> _Study material_:
⁂

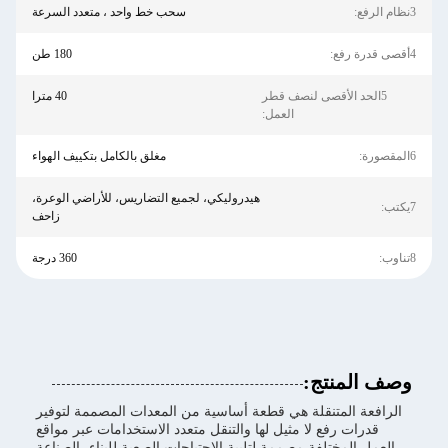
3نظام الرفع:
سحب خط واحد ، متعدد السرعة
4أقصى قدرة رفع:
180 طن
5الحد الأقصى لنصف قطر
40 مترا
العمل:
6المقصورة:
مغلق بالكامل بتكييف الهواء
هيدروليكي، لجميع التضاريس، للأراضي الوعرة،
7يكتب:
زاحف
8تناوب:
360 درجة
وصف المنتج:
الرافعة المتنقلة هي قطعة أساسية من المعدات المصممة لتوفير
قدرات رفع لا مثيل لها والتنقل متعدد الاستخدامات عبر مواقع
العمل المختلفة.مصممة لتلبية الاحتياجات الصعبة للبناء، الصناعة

⁂

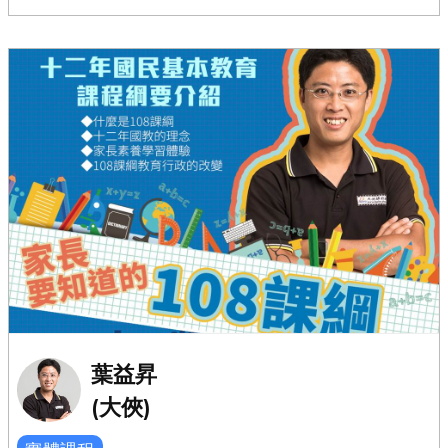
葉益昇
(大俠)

⁂

> _Required action_: Without adding anything, say how many lines in the listing above include the string "العمل".

> _Answer for the task_: 2